The Morning Leader, March 25, 1897:
Mr. Cecil is a born fighter. He attacks with courage and cunning and resource, having at command a never-failing artillery of invective to complete the havoc he works by means of his sapping and mining. This latter plan of campaign he mercilessly pursues by quotation after quotation from previous essays and pamphlets of his "irrationalist trio," preparing his reader for the overthrow of the citadel by showing how hollow and unsubstantial are the outworks. So savagely complete, indeed is the attack that as one gazes upon the ruins of Kidd, Drummond, and Balfour, a feeling of sympathy with the fallen philosophers must take the place of joy in the whizzing of the rationalist shells.

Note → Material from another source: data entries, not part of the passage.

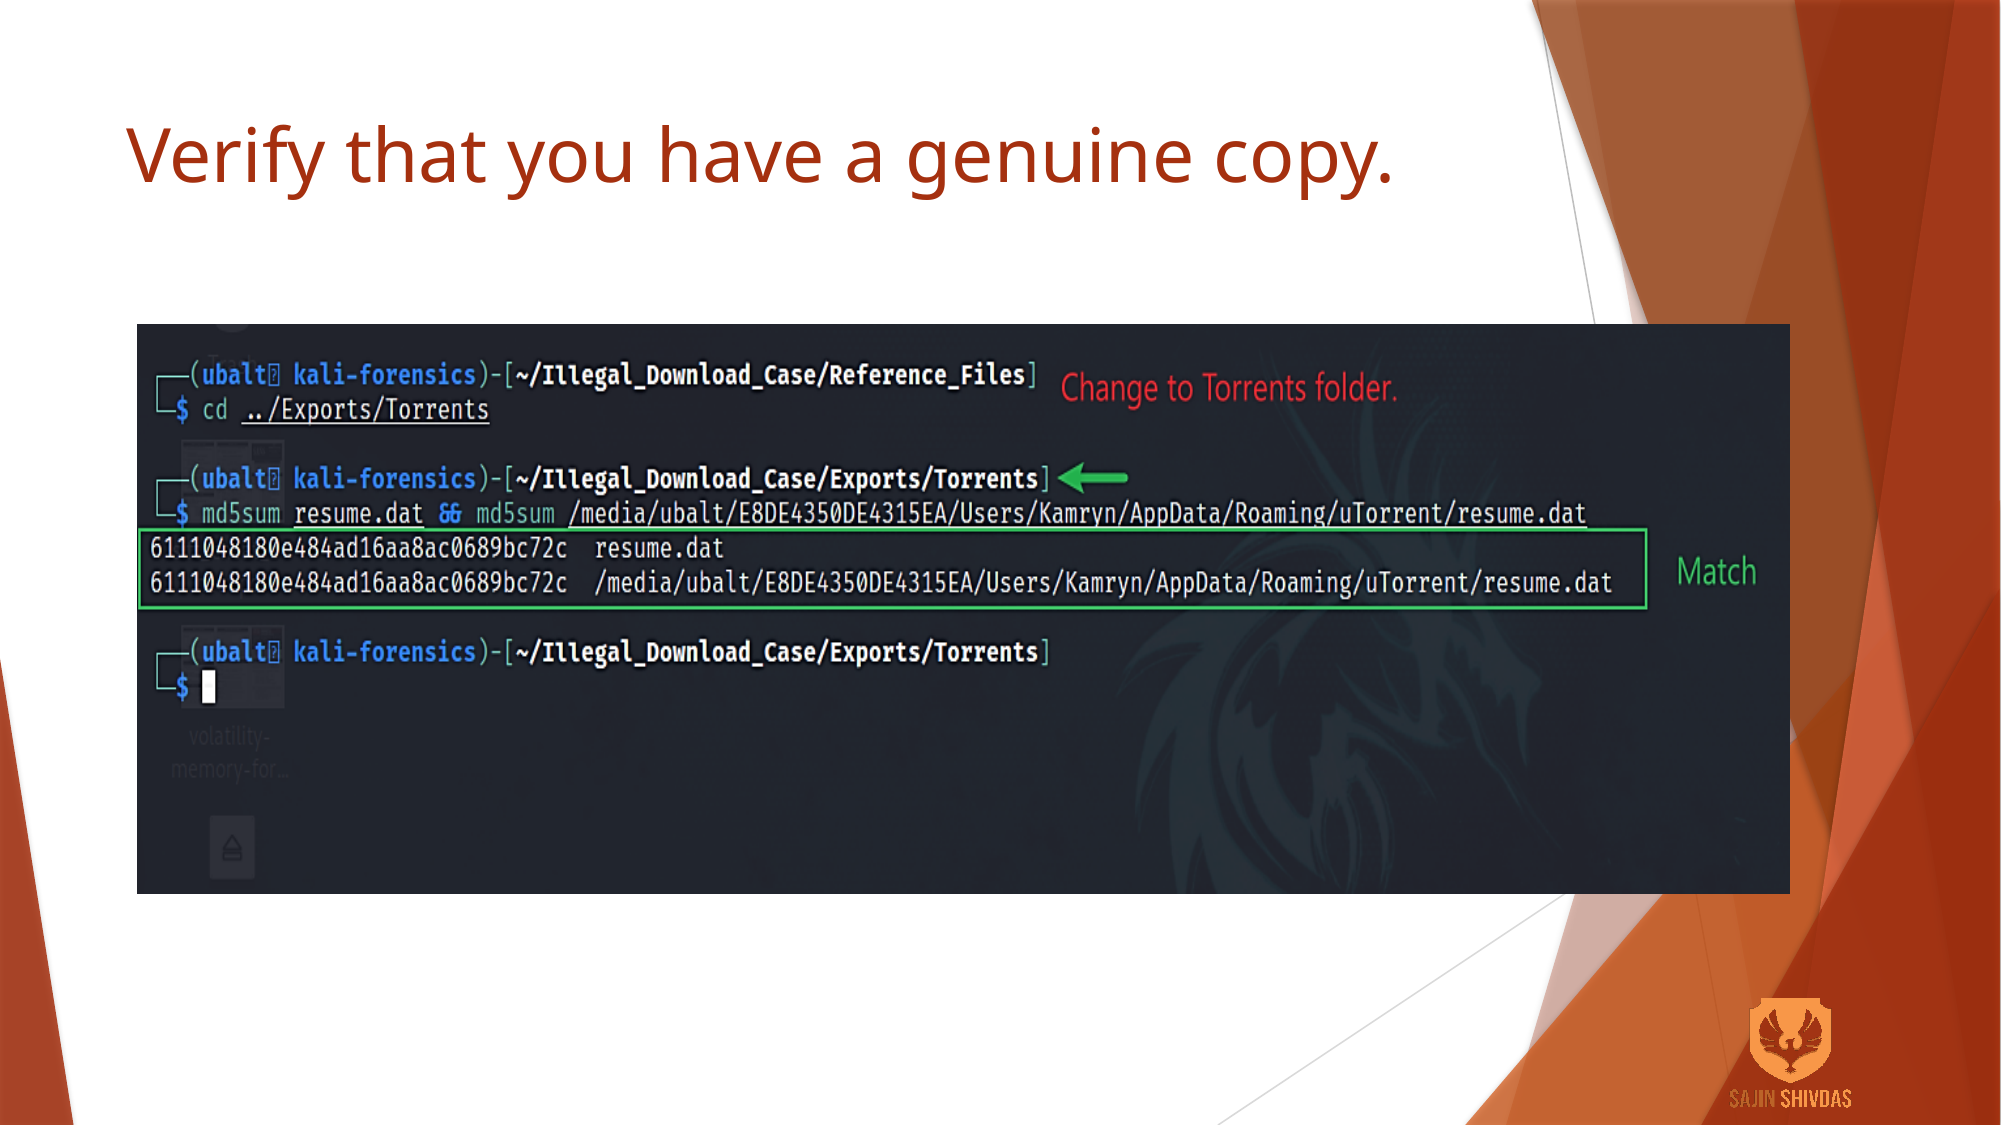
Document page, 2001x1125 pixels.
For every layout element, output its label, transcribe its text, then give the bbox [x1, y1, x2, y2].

picture [1721, 991, 1863, 1117]
title Verify that you have a genuine copy. [111, 99, 1522, 317]
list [136, 323, 1790, 895]
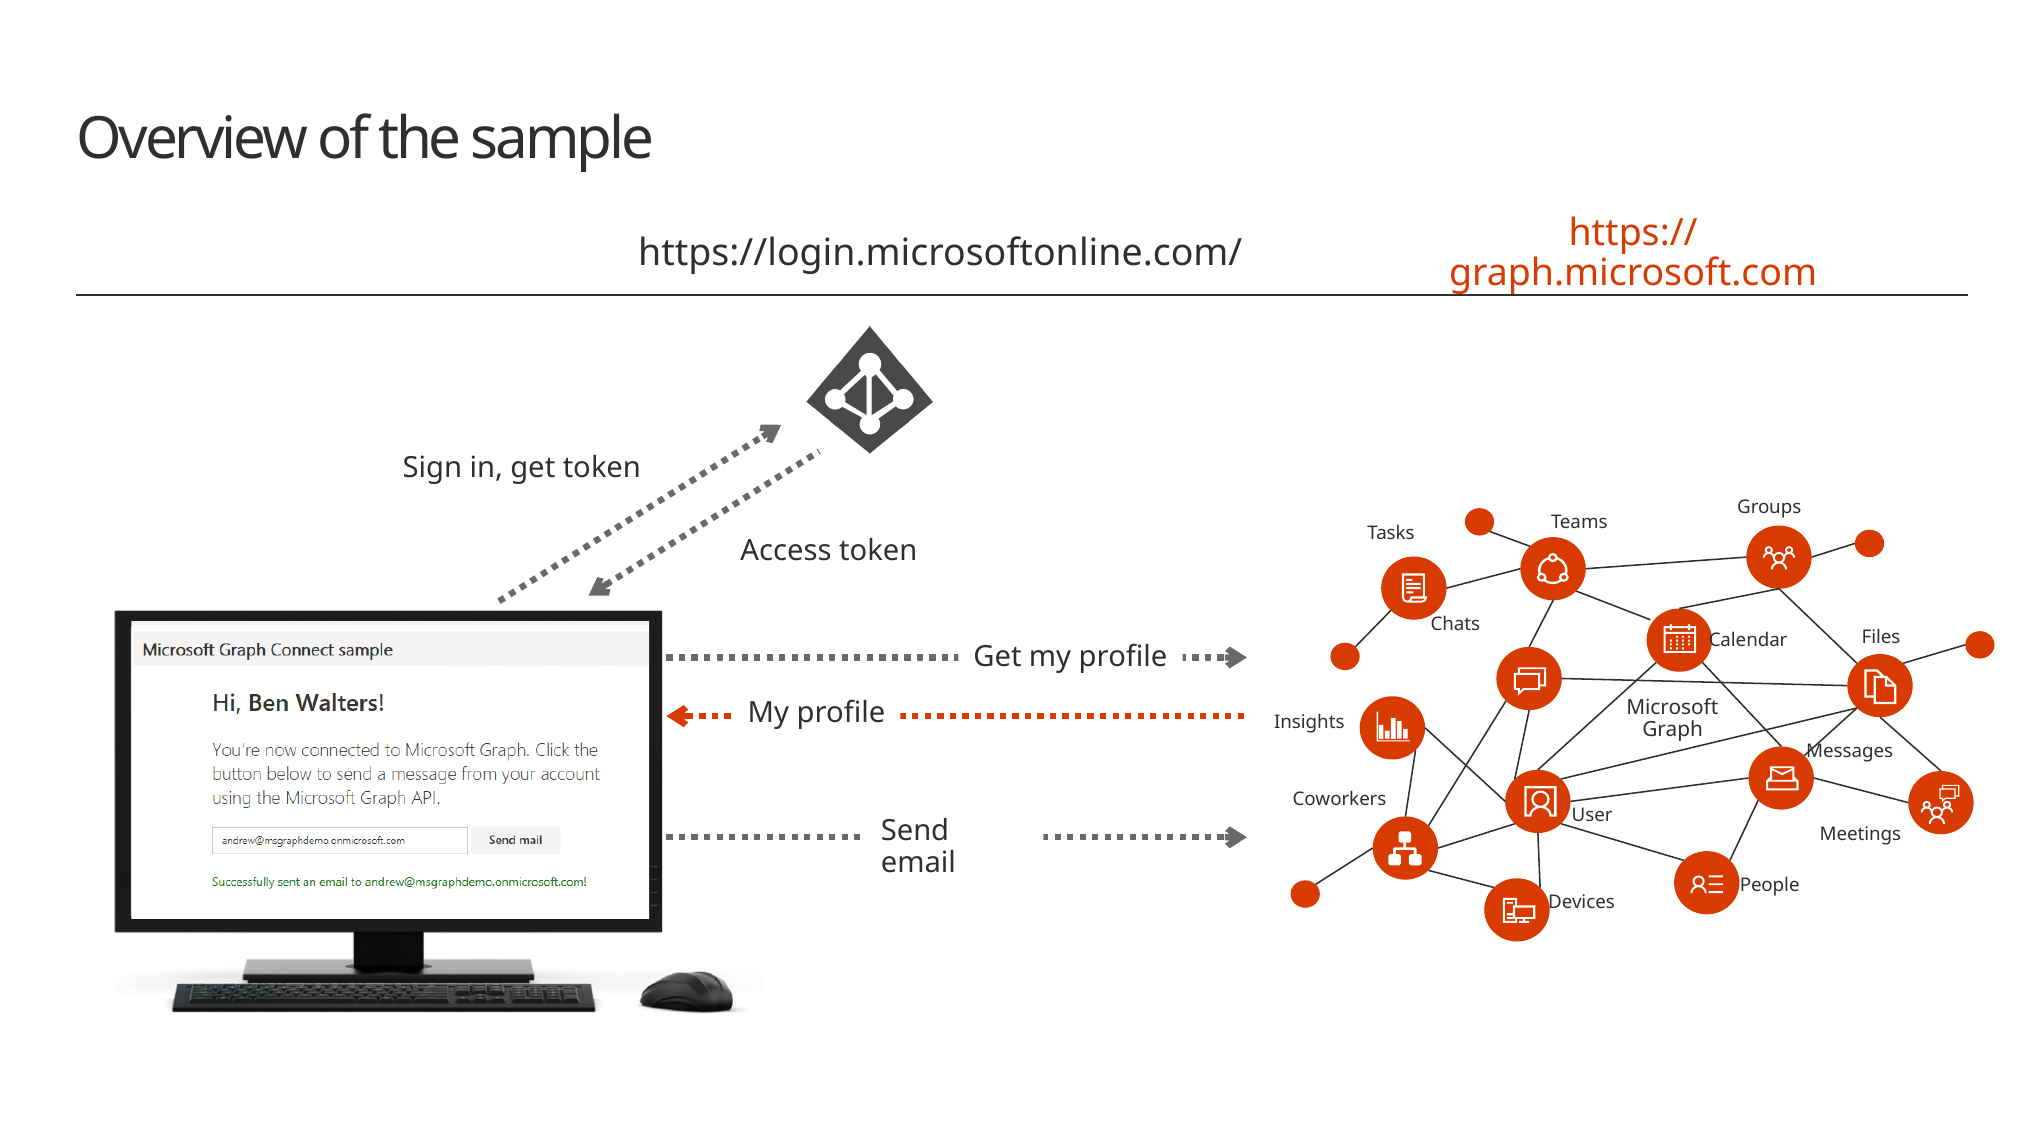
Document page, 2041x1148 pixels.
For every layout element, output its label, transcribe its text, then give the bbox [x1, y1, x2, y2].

text_box https://graph.microsoft.com [1360, 226, 1907, 280]
text_box Access token [820, 520, 933, 582]
text_box My profile [763, 717, 901, 744]
title Overview of the sample [76, 103, 1969, 172]
text_box My profile [763, 682, 901, 715]
picture [113, 610, 763, 1029]
text_box Get my profile [958, 626, 1183, 657]
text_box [1271, 487, 1995, 942]
text_box Get my profile [958, 658, 1183, 688]
text_box Send email [865, 800, 1044, 837]
text_box Send email [865, 838, 1044, 894]
picture [804, 325, 934, 454]
text_box Sign in, get token [387, 436, 516, 499]
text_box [516, 401, 764, 625]
text_box https://login.microsoftonline.com/ [565, 223, 1316, 284]
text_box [588, 451, 820, 596]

The method of attack adopted by this new and puissant slogger shows, perhaps, a little too much contempt for the enemy, a little too much confidence in the impregnability of the attacking party's position. But, although the book may enrage the philosophic doubters, it is bound to make a glorious show for the robuster members of the rationalist party. The author's advice to the former is to "feed on the religious novel of Mrs. Humphry Ward, the geology of Sir J. W. Dawson, the apologetics of Mr. Gladstone, and the biographies of Jesus that are said to be in preparation by Mr. Hall Caine, Mr. Ian Maclaren, and Mr. Crockett—three gentlemen whose capacity for sentimental fiction is the best guarantee of their fitness for such a task." Language of this kind is distinctly provocative, but it may be found bracing enough to the energetic rejector of scientific compromise. Whatever "Pseudo-Philosophy" may lack in urbanity and serenity, no charge can be brought against it on the score of dulness or stupidity. The book is at once a brilliant and pitiless exposure of loose thinking, and a literary entertainment of the richest kind.